Satwa-satwa tersebut juga hasil penyerahan dari Subdit IV Tipidter Ditreskrimsus Polda Sulawesi Selatan dan Balai Karantina Pertanian Makassar
Ambon (ANTARA) - Balai Konservasi Sumber Daya Alam (BKSDA) Provinsi Maluku menerima sebanyak 11 ekor burung paruh bengkok hasil translokasi dari Balai Besar KSDA Sulawesi Selatan.

Sebanyak 11 ekor satwa tersebut dengan rincian, dua ekor nuri aru (Chalcopsitta scintillate), delapan ekor nuri telinga biru (Eos semilarvata) dan satu ekor kakaktua koki (Cacatua galerita).

“Bertempat di Bandar Udara Pattimura Ambon telah diterima satwa liar hasil kegiatan translokasi satwa dari Balai Besar KSDA Sulawesi Selatan sebanyak 11 ekor,” kata Polisi Hutan (Polhut) BKSDA Maluku Seto, di Ambon, Selasa.

Baca juga: Gakkum KLHK Sulawesi bekuk pelaku perdagangan satwa dilindungi

Ia mengatakan, burung-burung tersebut merupakan hasil dari kegiatan patroli peredaran tumbuhan satwa liar (TSL) yang dilaksanakan oleh petugas Balai Besar KSDA Sulawesi Selatan di Pelabuhan Soekarno Hatta-Kota Makassar.
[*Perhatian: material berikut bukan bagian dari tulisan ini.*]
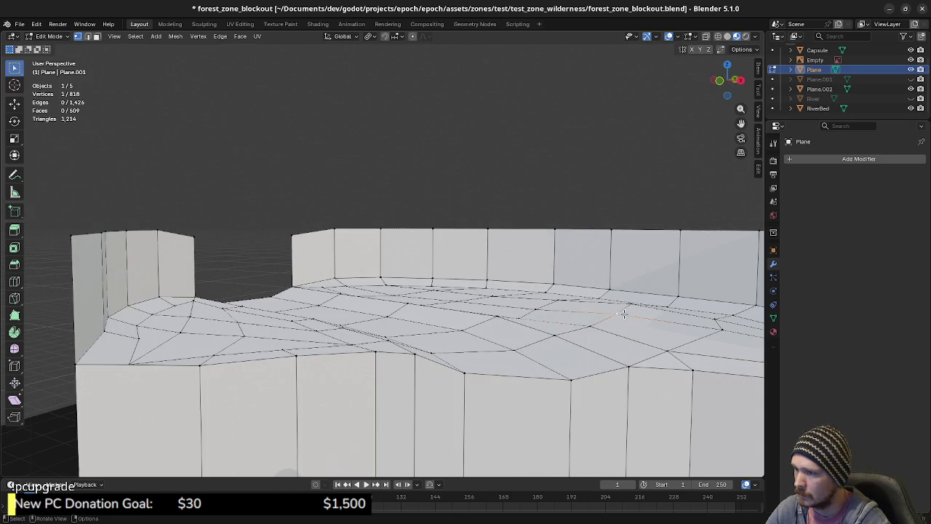
left_click(630, 315)
mouse_move(630, 315)
middle_mouse_down()
mouse_move(501, 311)
mouse_move(505, 278)
middle_mouse_up()
middle_click_drag(443, 281, 498, 257, "shift")
mouse_move(453, 301)
middle_mouse_down("shift")
mouse_move(435, 293)
mouse_move(374, 319)
middle_mouse_up("shift")
Step: In face mode, raise a plateau face about 0.22 m vertically
key("3")
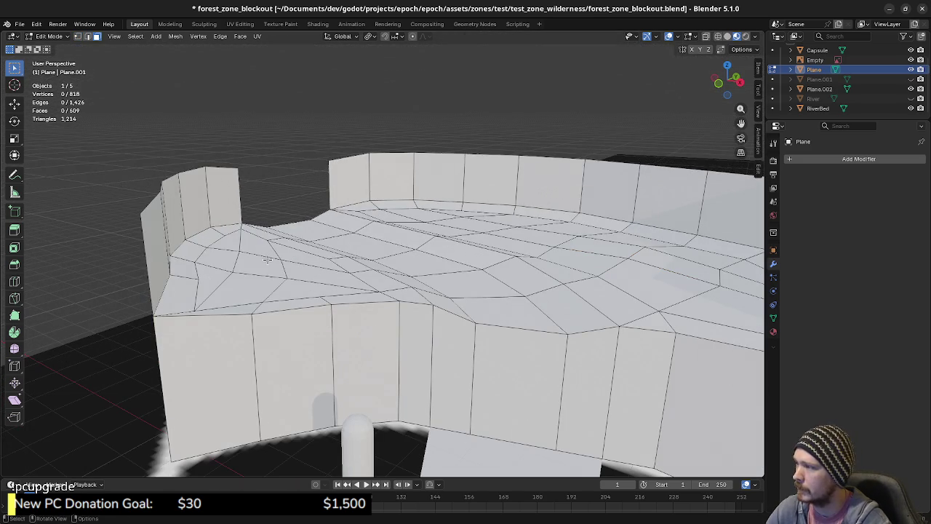
key("g")
key("z")
left_click(267, 257)
mouse_move(267, 257)
middle_mouse_down()
mouse_move(339, 293)
mouse_move(342, 283)
middle_mouse_up()
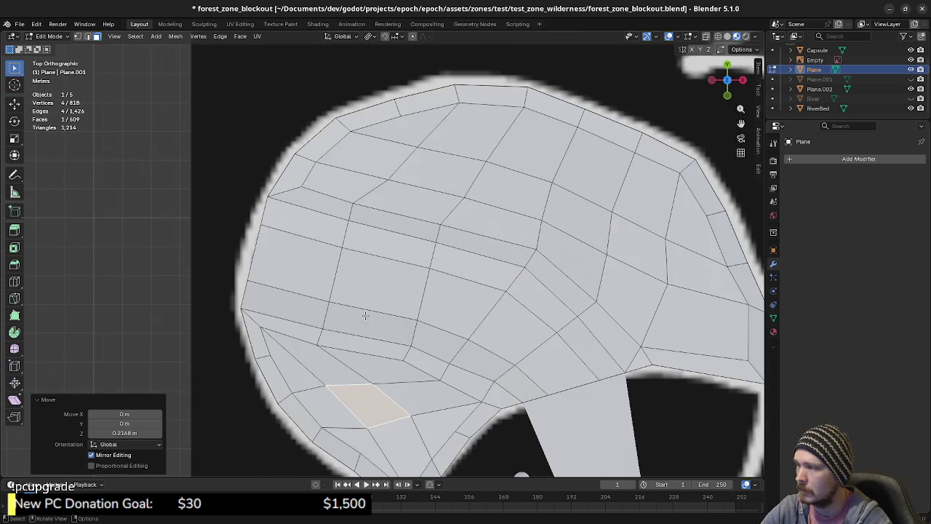
key("KP_7")
Step: In top view and vertex mode, slide a floor vertex across the floor to a new spot
key("1")
left_click(422, 417)
key("g")
left_click(434, 413)
key("g")
left_click(383, 436)
key("g")
left_click(367, 380)
key("g")
left_click(328, 393)
middle_click_drag(353, 405, 304, 309)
Selain itu, satwa-satwa tersebut juga hasil penyerahan dari Subdit IV Tipidter Ditreskrimsus Polda Sulawesi Selatan dan Balai Karantina Pertanian Makassar.

“Sebelum ditranslokasikan ke wilayah Maluku, burung-burung tersebut sudah menjalani proses perawatan, karantina dan rehabilitasi di kandang transit milik Balai Besar KSDA Sulawesi Selatan selama sembilan bulan, sehingga saat ini kondisi satwanya sehat, liar dan siap untuk dilepasliarkan,” ujarnya.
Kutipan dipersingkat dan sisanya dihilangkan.